自分の欲望に気づけない上司と、「本当の自分」を探す部下の離職
投稿日:2026年1月21日 / 最終更新日:2026年1月21日
「積極的に仕事してね……」
「もっと、自分から提案してください……」
「自発的にコミュニケーションをしてきて……」
自分勝手さに気づける上司は少ない。
「本当の自分」探しが始まっていた
上司から「もっと自分からコミュニケーションしてください」と言われたけれど、どうすればいいのか
部下を育てようとするとき、上司は自ら気づかずに、自分の欲求や不安を投影している。「こうしてほしい」「これじゃダメだよ」というのは、自分の一方的な欲望や不安の現れ以外の何ものでもない。
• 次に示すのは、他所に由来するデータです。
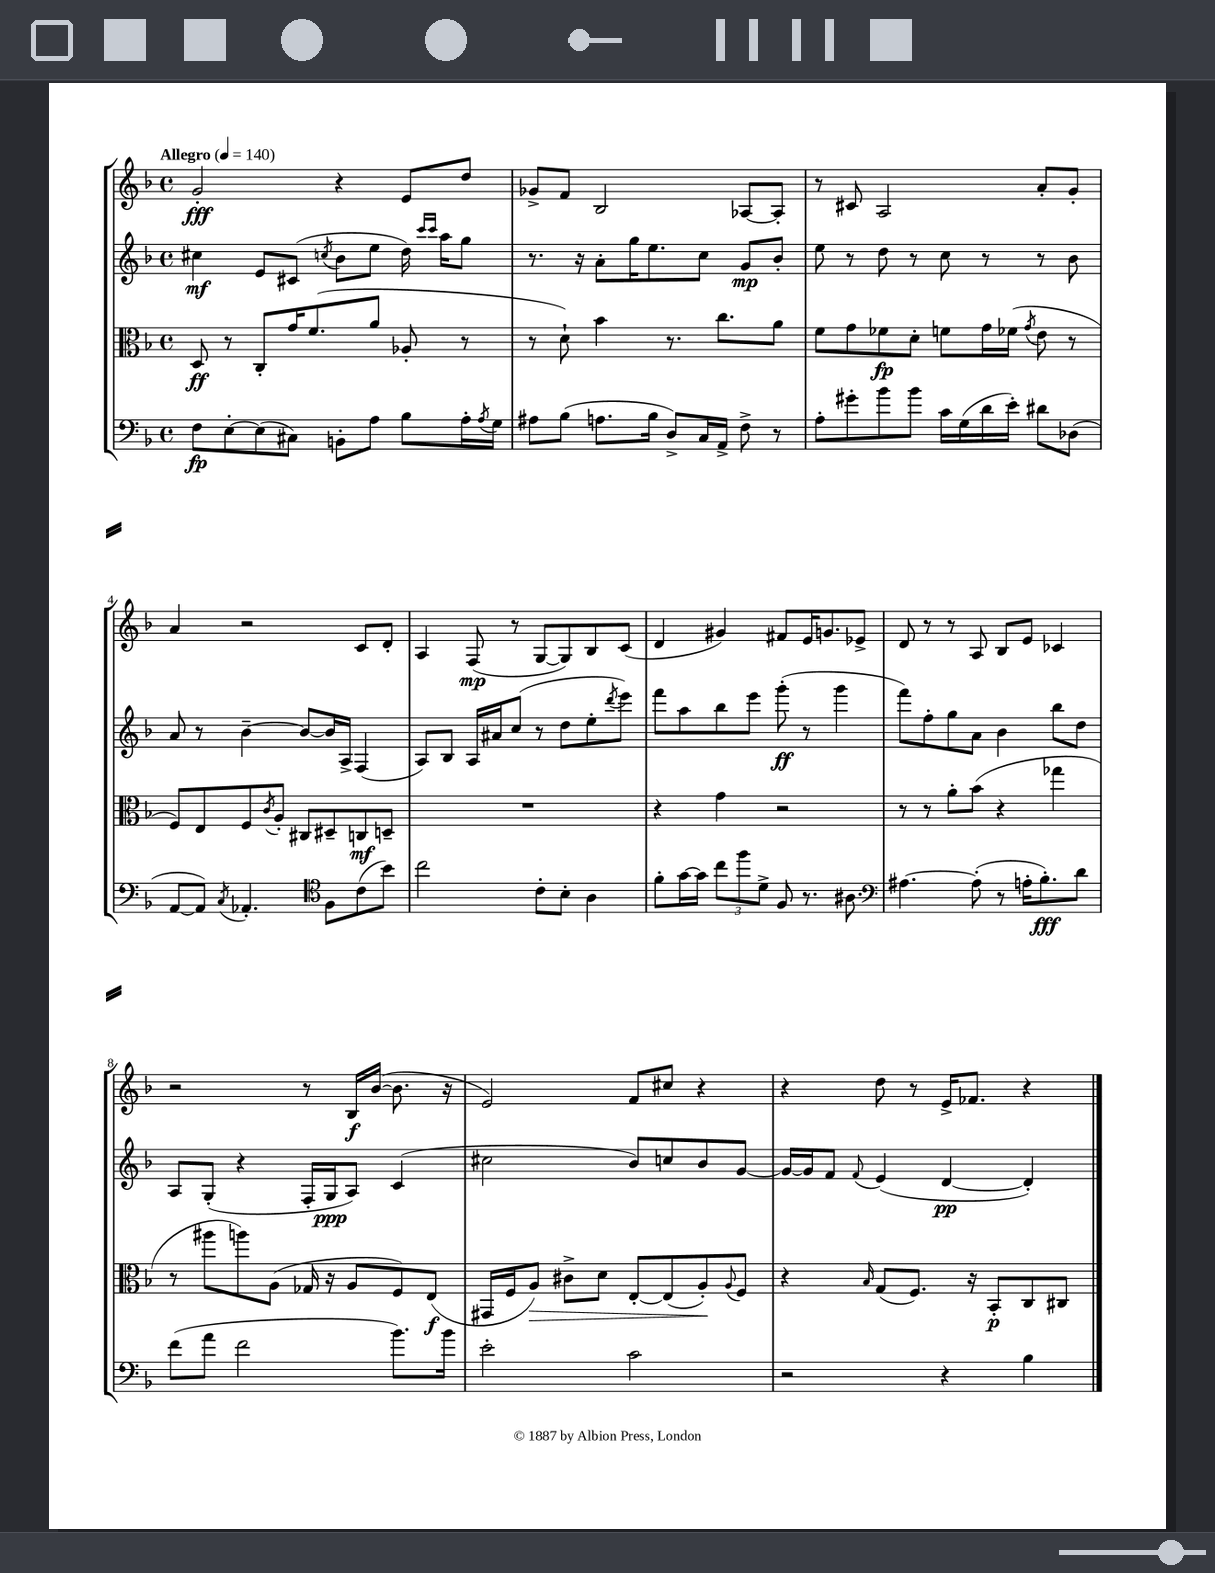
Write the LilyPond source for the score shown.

優秀な部下は、それを素直に受け入れながら、一方的な上司の虚構に気づいてしまう。素直に従おうとする一方、上司からの抑圧という事実の間に挟まれ苦悩する。人間はロボットではない。他人の欲望や不安の対象として、そのまま動くようでは自分を見失うような状態になってしまう。
本当の自分とは?
たとえば、他者承認に自分を求めると、メンタル不調を起こしやすくなることを、科学は示している。よく考えると、他者承認で自分を認めることなどできるはずがない。なぜ、他者の中に自分の存在を確認できるのか。もし、どんなに熱烈な恋をしても、常に相手のことを自分の中で思っていることなどできない。他者承認の中に自分を求めようとすると、心の健康はおぼつかない。
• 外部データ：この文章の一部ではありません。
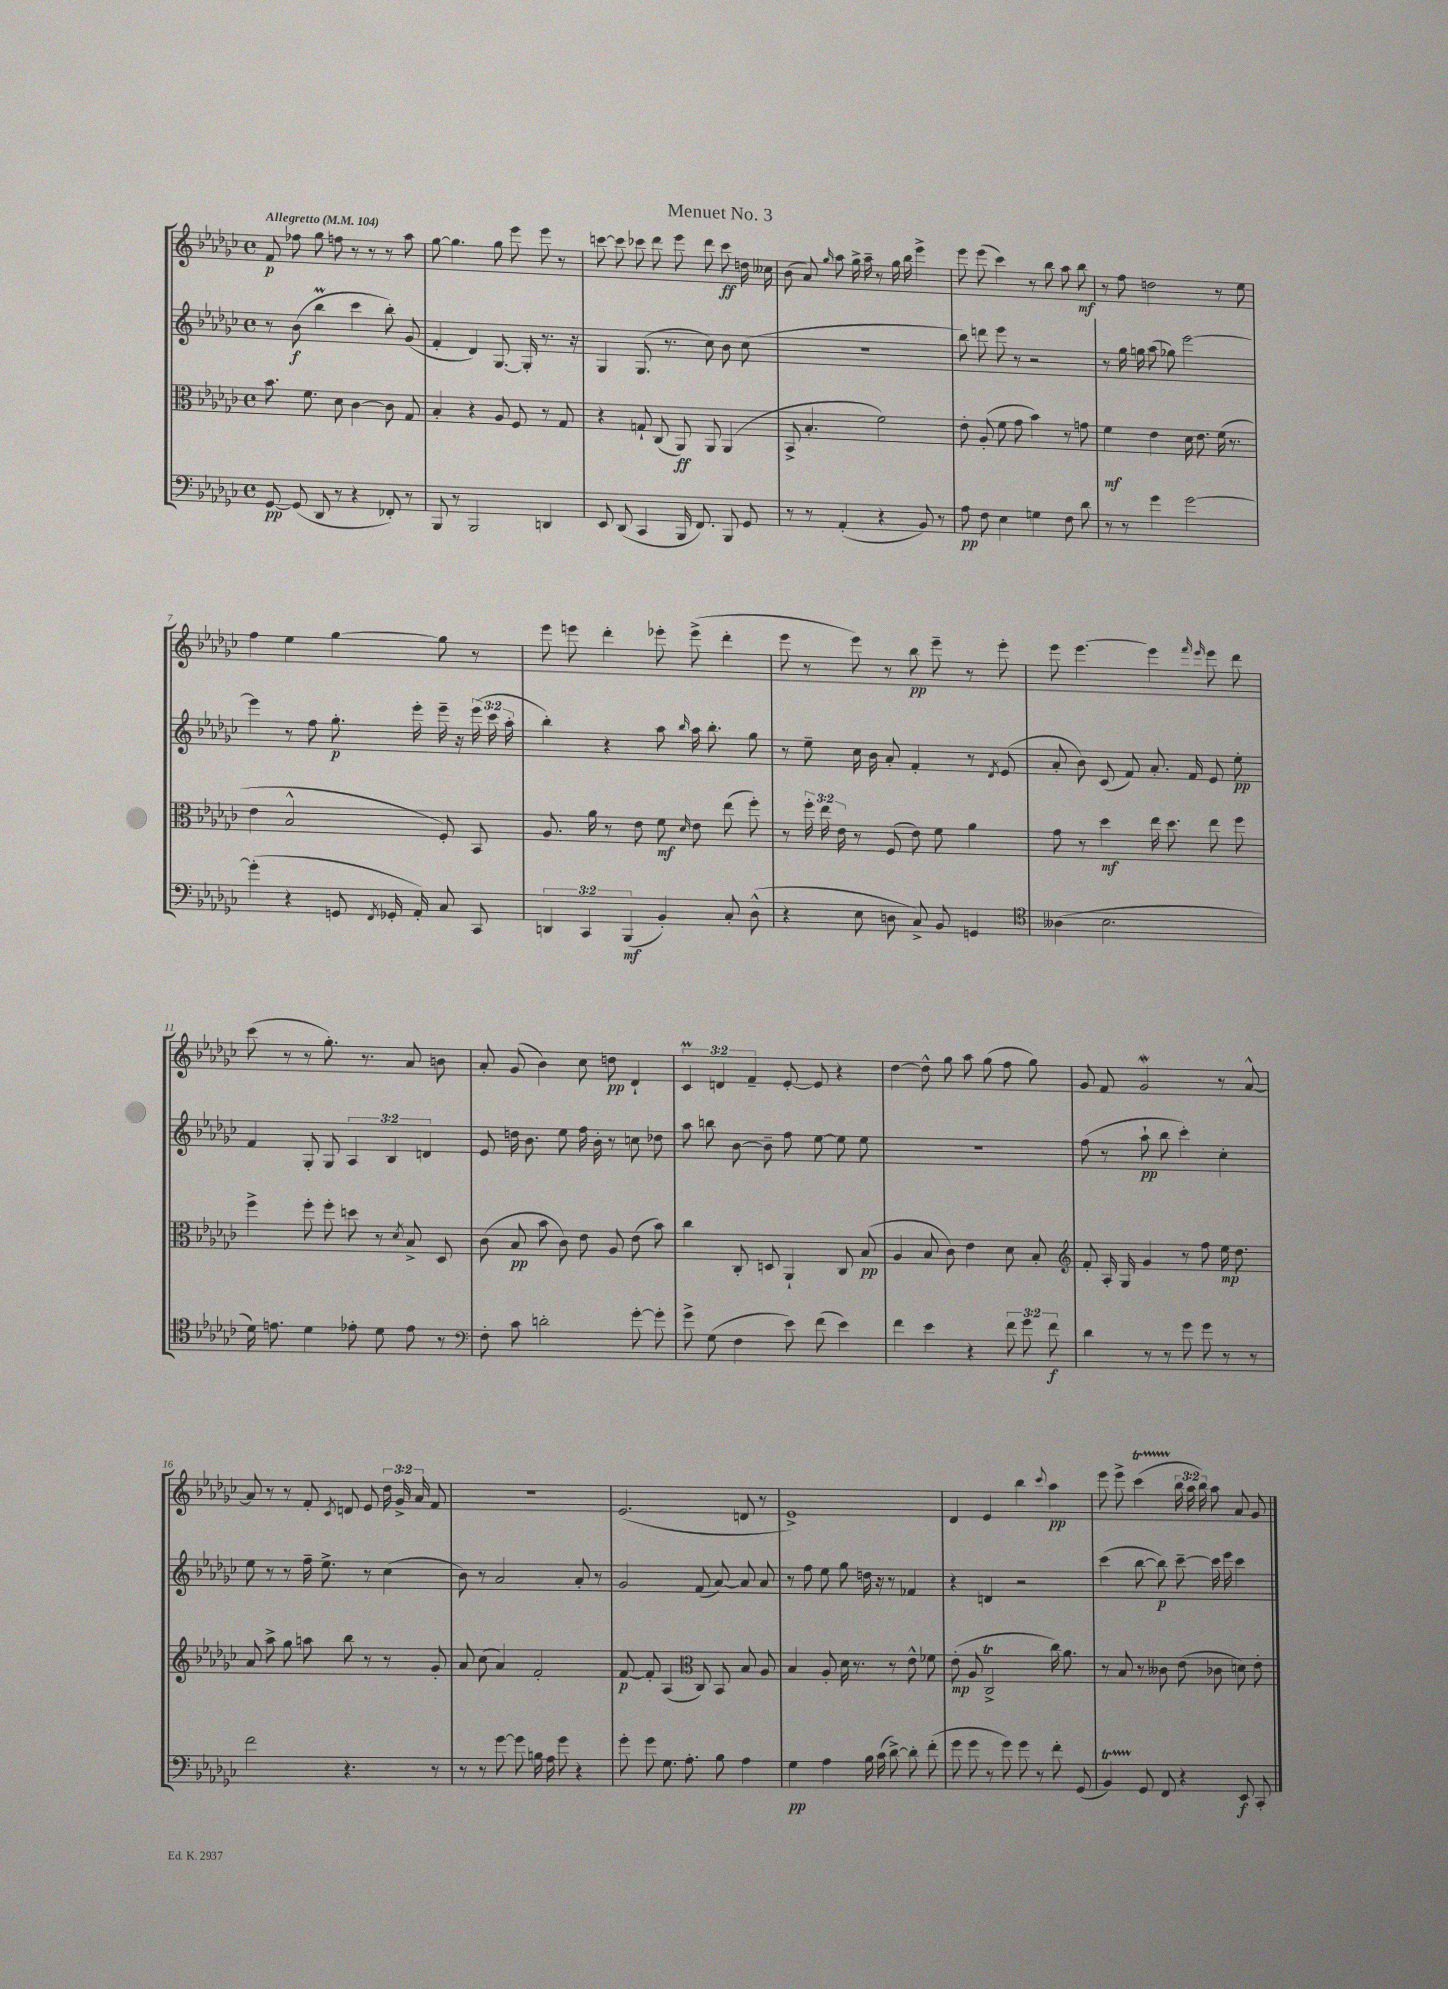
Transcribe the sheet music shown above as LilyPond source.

上司の一方的な欲望や不安の現れとは、部下を他者承認の罠にはめようとする試みでもあるのだろう。すると、健康的な自己承認で生きている部下は、そんな薄っぺらな上司の元でなど、満足できるはずがない。そんな環境では、やる気も失せていくだろう。やがて、部下は会社を辞める。
自己承認のどこに「本当の自分」が在るのか
先日、30年来の友人と食事した。彼は、一人のクラブの女性を同伴しての三人での飲食。友は独身で、フリー。食事の後、彼女が働くクラブに付き合うと、絶世の美女が席に着いた。「なぜ、この女性を誘わなかったのか」と尋ねた。すると、「彼女は、お酒が飲めないの。俺の楽しみは、仕事が終わったら、お酒を飲みながら、おいしい食事をして話すこと……」。なるほど、彼が女性を選ぶ一つの理由は、お酒の席を一緒に楽しめる相手。彼の自分は、お酒の席の中に在るのか。それはそれで、幸せそうだ。しかし、お酒の中に見える自分は、やはり「本当の自分」ではないだろう。
本当の自分と出会うには
教えることができない。
昨夜の心理学体験講座での出来事。上司から「もっと自分からコミュニケーションしてください」と伝えられて、悩んだ挙句に参加してきた。
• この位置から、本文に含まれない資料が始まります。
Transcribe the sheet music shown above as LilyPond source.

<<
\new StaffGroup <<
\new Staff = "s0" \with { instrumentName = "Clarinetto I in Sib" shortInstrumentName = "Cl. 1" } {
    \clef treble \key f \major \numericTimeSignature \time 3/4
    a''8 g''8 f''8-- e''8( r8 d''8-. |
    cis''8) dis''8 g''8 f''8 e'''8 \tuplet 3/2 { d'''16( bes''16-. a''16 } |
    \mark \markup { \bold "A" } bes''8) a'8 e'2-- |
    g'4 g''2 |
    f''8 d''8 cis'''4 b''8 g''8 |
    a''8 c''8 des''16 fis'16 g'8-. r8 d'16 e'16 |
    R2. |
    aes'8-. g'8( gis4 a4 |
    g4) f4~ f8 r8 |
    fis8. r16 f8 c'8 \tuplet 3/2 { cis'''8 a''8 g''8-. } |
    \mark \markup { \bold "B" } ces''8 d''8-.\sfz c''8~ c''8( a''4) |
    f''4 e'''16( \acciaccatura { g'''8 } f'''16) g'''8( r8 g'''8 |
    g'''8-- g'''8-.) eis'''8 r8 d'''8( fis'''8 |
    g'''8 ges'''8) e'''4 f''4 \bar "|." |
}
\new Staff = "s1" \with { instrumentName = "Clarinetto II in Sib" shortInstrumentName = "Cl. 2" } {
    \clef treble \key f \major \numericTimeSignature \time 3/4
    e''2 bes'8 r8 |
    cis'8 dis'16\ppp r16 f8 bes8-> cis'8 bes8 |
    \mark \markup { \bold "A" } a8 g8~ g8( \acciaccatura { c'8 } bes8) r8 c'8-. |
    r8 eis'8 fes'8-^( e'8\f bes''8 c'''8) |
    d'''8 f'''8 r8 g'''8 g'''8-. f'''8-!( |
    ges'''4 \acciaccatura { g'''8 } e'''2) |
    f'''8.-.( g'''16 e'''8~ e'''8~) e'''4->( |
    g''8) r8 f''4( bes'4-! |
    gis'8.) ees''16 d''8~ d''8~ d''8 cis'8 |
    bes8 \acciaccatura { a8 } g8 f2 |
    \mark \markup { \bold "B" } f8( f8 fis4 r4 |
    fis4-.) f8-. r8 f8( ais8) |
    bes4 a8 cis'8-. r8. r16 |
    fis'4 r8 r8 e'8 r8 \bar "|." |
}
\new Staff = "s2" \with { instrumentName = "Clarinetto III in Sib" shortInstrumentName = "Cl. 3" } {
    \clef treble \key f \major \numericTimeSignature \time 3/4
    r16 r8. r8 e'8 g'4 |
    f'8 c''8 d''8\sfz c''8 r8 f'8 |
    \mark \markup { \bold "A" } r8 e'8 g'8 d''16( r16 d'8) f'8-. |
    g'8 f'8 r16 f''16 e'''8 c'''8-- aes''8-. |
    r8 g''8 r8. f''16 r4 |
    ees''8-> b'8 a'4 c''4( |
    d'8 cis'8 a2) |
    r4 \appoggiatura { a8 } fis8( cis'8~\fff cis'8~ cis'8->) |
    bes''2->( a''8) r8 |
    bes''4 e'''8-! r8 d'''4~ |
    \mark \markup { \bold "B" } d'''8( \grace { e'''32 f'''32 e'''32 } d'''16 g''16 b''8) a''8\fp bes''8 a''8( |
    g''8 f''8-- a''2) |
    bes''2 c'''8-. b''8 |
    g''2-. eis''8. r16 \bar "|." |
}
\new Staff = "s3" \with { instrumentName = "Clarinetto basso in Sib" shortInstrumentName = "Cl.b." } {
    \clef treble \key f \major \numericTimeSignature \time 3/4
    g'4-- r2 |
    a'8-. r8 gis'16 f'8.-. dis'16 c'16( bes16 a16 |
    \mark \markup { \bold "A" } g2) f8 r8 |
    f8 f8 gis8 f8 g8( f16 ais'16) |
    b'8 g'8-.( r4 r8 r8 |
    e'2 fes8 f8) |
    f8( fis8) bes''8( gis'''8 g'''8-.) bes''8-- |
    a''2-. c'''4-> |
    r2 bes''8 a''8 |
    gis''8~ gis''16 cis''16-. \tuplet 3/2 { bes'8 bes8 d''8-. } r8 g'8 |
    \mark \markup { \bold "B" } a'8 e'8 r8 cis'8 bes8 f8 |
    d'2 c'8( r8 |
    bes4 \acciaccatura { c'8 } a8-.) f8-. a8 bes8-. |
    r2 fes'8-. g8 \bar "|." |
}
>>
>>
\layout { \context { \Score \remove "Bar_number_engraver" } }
これを上司に言われたとき、戸惑いながらも「はい」と言ったとしたら、それは役割の私。
反射的に「私が!」と怒りを感じたら、それは反射的なエゴの私。
そう言われながら戸惑い、悩み、どうにか乗り越えようと参加したのは、どんな私?
試練を乗り越えようと意志する私。その意志する私に気づける私とは?それこそが本当の私だ。
「幸せになる」と願う人は、まだ幸せになれていない。
「幸せにある」と気づいている人は、すでに幸せの中にいる。
たった、これだけの違いだ。すでに在る幸せに気づけない人は気づけない。
すでに在る自分に気づけない人は、すでに在る「本当の自分」を探しても見つからないじゃないか。
すでに在るものは見つからない。